Foto: Rückeis / Montage: DP

HINTER DEN LINDEN

Der Studie zum Zeitmanagement, die das Familienministerium vorgelegt hat, konnten wir entnehmen, dass der Deutsche 35 Prozent seiner Zeit verschläft. Das sind über acht Stunden täglich. Dass die Hausarbeit zwischen Frauen und Männern weiterhin ungleich verteilt ist, war Renate Schmidt einen Kommentar wert. Über das Schlafverhalten äußerte sie sich nicht. Dabei gäbe es auch hier interessante Unterschiede zu entdecken. Der Politiker beispielsweise gilt als eine Spezies, der zugemutet wird, mit besonders wenig Schlaf auszukommen. Alexander der Große gönnte sich angeblich nur drei Stunden Nachtruhe. Mike Dukakis, 1988 der Gegenkandidat von George Bush dem Älteren, behauptete gar, nur zwei Stunden pro Nacht zu schlafen.

Bush senior übrigens machte sich das Thema Politiker-Müdigkeit zu Eigen, indem er einen Preis aus der Taufe hob, der nach seinem Sicherheitsberater benannt war. Den „Brent Scowcroft Award“ sollte bei internationalen Verhandlungen die müdeste Delegation erhalten. Einmal bei der KSZE in Paris schliefen die drei Vertreter Islands in der ersten Reihe alle gleichzeitig ein – einer sogar während des isländischen Vortrags. Bush unterbrach die Sitzung, um spontan den Scowcroft-Preis zu übergeben.

In Israel garantiert die Armee jedem Soldaten und Offizier sechs Stunden Schlaf. Dem normalen Bundestagsabgeordneten garantiert niemand etwas. Um seinen Schlaf muss er kämpfen.
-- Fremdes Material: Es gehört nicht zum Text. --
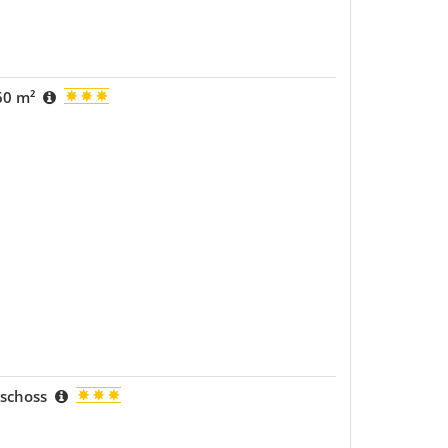
60 m²
eschoss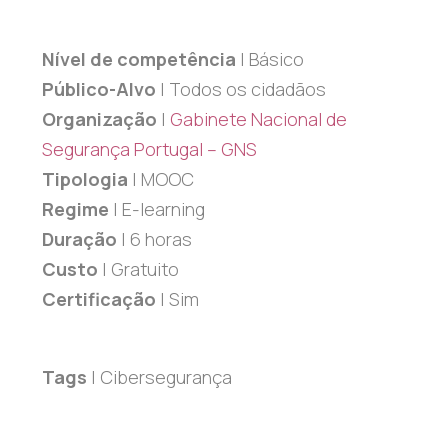
Nível de competência
| Básico
Público-Alvo
| Todos os cidadãos
Organização
|
Gabinete Nacional de
Segurança Portugal – GNS
Tipologia
| MOOC
Regime
| E-learning
Duração
| 6 horas
Custo
| Gratuito
Certificação
| Sim
Tags
| Cibersegurança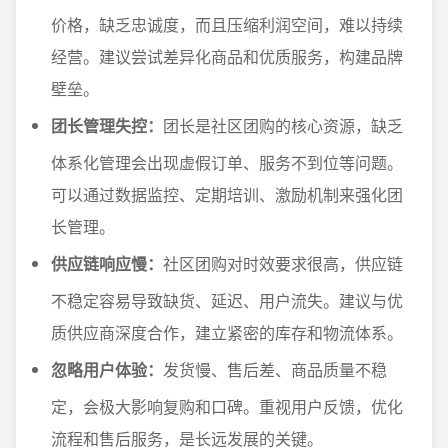
价格，缺乏忠诚度，而且压缩利润空间，难以持续
经营。建议尝试差异化商品和优质服务，构建品牌
壁垒。
团长管理失控：
团长是社区团购的核心资源，缺乏
体系化管理会出现虚假订单、服务不到位等问题。
可以通过数据监控、定期培训、激励机制来强化团
长管理。
供应链响应慢：
社区团购对时效要求很高，供应链
不稳定容易导致缺货、延迟、用户流失。建议与优
质供应商深度合作，建立紧密的库存和物流体系。
忽略用户体验：
发货慢、售后差、商品质量不稳
定，会极大影响复购和口碑。重视用户反馈，优化
流程和售后服务，是长远发展的关键。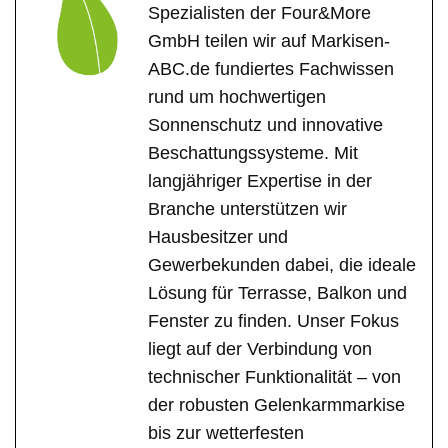
Spezialisten der Four&More
GmbH teilen wir auf Markisen-
ABC.de fundiertes Fachwissen
rund um hochwertigen
Sonnenschutz und innovative
Beschattungssysteme. Mit
langjähriger Expertise in der
Branche unterstützen wir
Hausbesitzer und
Gewerbekunden dabei, die ideale
Lösung für Terrasse, Balkon und
Fenster zu finden. Unser Fokus
liegt auf der Verbindung von
technischer Funktionalität – von
der robusten Gelenkarmmarkise
bis zur wetterfesten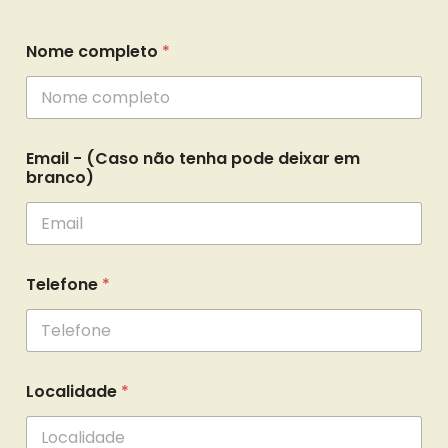
Nome completo
*
Email - (Caso não tenha pode deixar em
branco)
Telefone
*
Localidade
*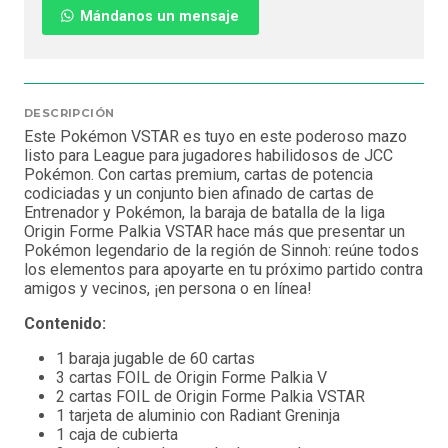
Mándanos un mensaje
DESCRIPCIÓN
Este Pokémon VSTAR es tuyo en este poderoso mazo
listo para League para jugadores habilidosos de JCC
Pokémon. Con cartas premium, cartas de potencia
codiciadas y un conjunto bien afinado de cartas de
Entrenador y Pokémon, la baraja de batalla de la liga
Origin Forme Palkia VSTAR hace más que presentar un
Pokémon legendario de la región de Sinnoh: reúne todos
los elementos para apoyarte en tu próximo partido contra
amigos y vecinos, ¡en persona o en línea!
Contenido:
1 baraja jugable de 60 cartas
3 cartas FOIL de Origin Forme Palkia V
2 cartas FOIL de Origin Forme Palkia VSTAR
1 tarjeta de aluminio con Radiant Greninja
1 caja de cubierta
Häufig geht der Kampf zwischen Gremiensitzungen, Wahlkreisveranstaltungen und Vereinsbesuchen verloren. Und dann döst der Abgeordnete im Parlament vor sich hin, was zu erheiternden Fernsehbildern führt.

Nun hören wir, dass im Kanzleramt ein neuer Begriff für das kompensatorische Erholungsbedürfnis des übermüdeten Offiziellen geprägt wurde. Der, so nennt man dies im Kanzleramt, falle eben kurz in einen „Sturzschlaf“. Ein schönes Wort über die Untiefen des Alltags.